Jake introduces his father to freighter captain Kasidy Yates, with whom Benjamin becomes romantically involved and marries in the final months of the Dominion War. During the Dominion occupation of Deep Space Nine, Jake remains there and serves as a reporter for the Federation News Service, though most of his work is suppressed by Weyoun and the Dominion authorities. Nevertheless, he is able to secretly send messages to his father through Morn.

Jake Sisko does not have a counterpart in the Mirror Universe. Mirror counterparts of Benjamin and Jennifer exist there, but they separate without having a child.

In the series finale, his father joins the Prophets, leaving Jake and Kasidy at DS9 for the final scene of the series. It is not clear if they remain there.
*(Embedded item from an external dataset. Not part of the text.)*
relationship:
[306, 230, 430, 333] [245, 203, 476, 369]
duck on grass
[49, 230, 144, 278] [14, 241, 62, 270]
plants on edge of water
In Star Trek: Starfleet Academy, Series Acclimation Mil, or SAM, becomes obsessed with solving the mystery of Benjamin Sisko's disappearance over 800 years later due to her own work as an emissary. The Doctor reveals that he knew Jake as an adult, calling him a fantastic writer. SAM's friend Illa gives her Anslem, a book that Jake wrote but never published about his father. As SAM reads it, an adult Jake appears to her to talk about Benjamin. Afterwards, Illa reveals that Jake had asked her to keep the book safe and only share it with those who would understand how to use it. Illa is actually the latest host of the Dax symbiont who was friends with Benjamin and Jake.